Prep 10 mins
Cook 35 mins
An amazing mix of sauerkraut hidden in custard and topped with whipped cream. Don't tell them what their eating until after the pie is gone, and it will be.
- 1⁄4 cup white sugar
- 1⁄4 cup light brown sugar
- 3 eggs
- 2 1⁄2 cups milk
- 3⁄4 cup sauerkraut (chopped and well drained)
- 1 1⁄2 teaspoons vanilla extract
- 1⁄8 teaspoon salt
- 1 pie shell (9 inch)
- 1 dash cinnamon
- 1 dash nutmeg
- 1 cup whipped cream
- Preheat the oven to 425 degrees F.
- In a large bowl, mix milk, well drained chopped sauerkraut, brown and white sugars, eggs, vanilla, salt, cinnamon, and nutmeg.
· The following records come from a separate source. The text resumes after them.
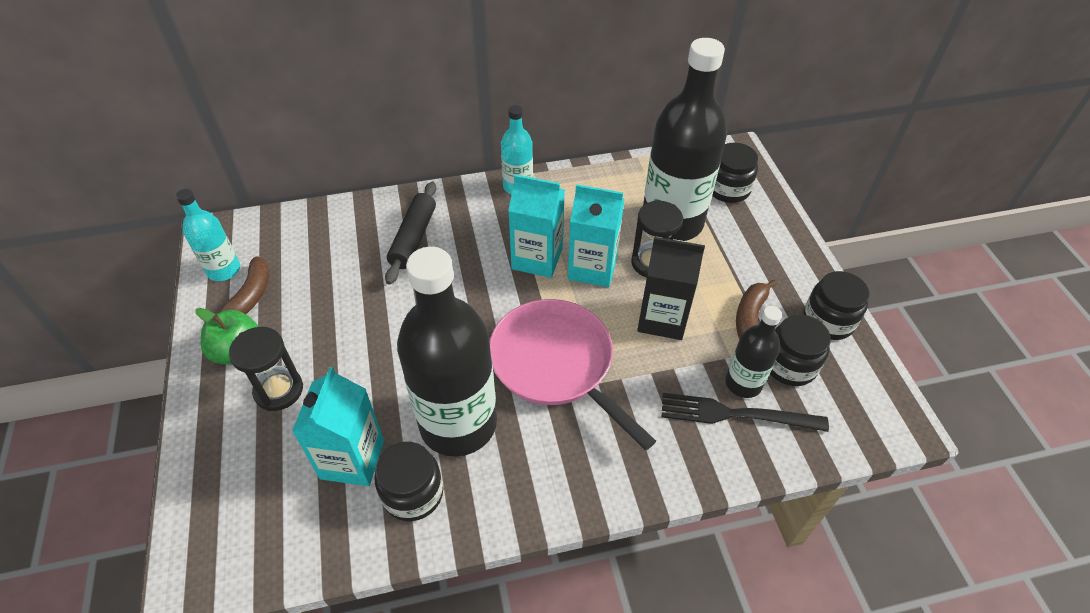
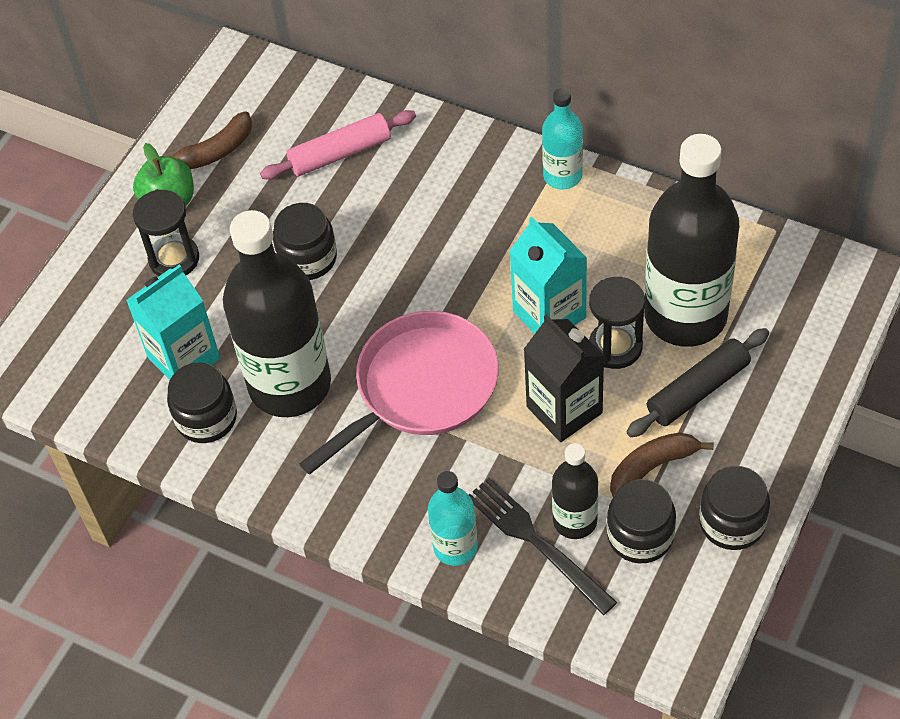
camera: 45 degrees right, 5 degrees up
turquoise bottle [176,189,240,281] -> turquoise bottle moved to [428,471,478,566]
black rolling pin [385,181,436,285] -> black rolling pin moved to [627,328,769,437]
pink pan [490,299,656,450] -> pink pan turned 45 degrees clockwise [299,311,499,475]
turquoise carton [508,175,565,278] -> none
black jar [712,142,758,203] -> black jar moved to [273,203,337,280]
none -> pink rolling pin [260,110,416,180]

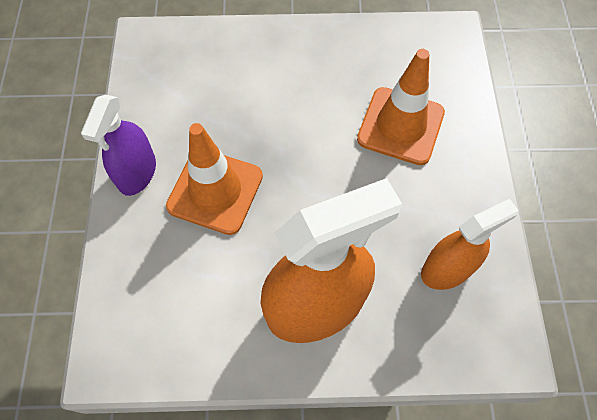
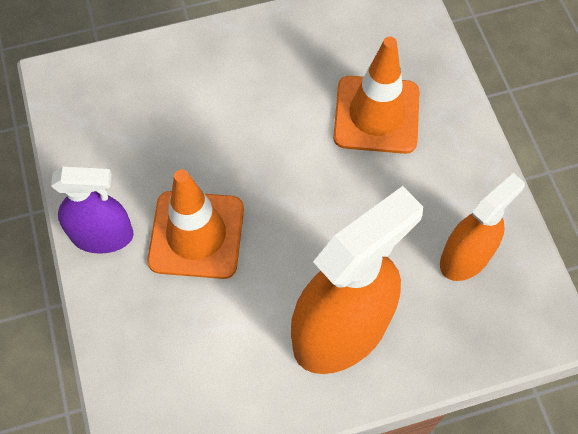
camera: 15 degrees left, 0 degrees up
purple spray bottle [81,95,156,196] -> purple spray bottle turned 90 degrees counterclockwise [51,167,134,254]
- Pour mixture into 9 inch pie shell.
- Bake at 425 degrees F for about 30 - 35 minutes or until a knife inserted into filling about half way between edge and center, comes out clean.
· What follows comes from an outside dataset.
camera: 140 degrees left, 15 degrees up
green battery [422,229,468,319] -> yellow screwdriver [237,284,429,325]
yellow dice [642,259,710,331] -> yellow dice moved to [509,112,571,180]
- Serve topped with a tablespoon or two of whipped cream.
This pie is oddly awesome. However, I will make a couple changes next time. I think I'll cut back the milk 1/2 Cup as it nearly spilled over the top of the crust and took about 45 minutes to fully cook. I would also recommend squeezing out as much sauerkraut juice as you can before adding the kraut to the other ingredients. I also have to wonder, this is so much like coconut I wonder if a little coconut extract would fool the picky eaters in my house. I might even try that as well.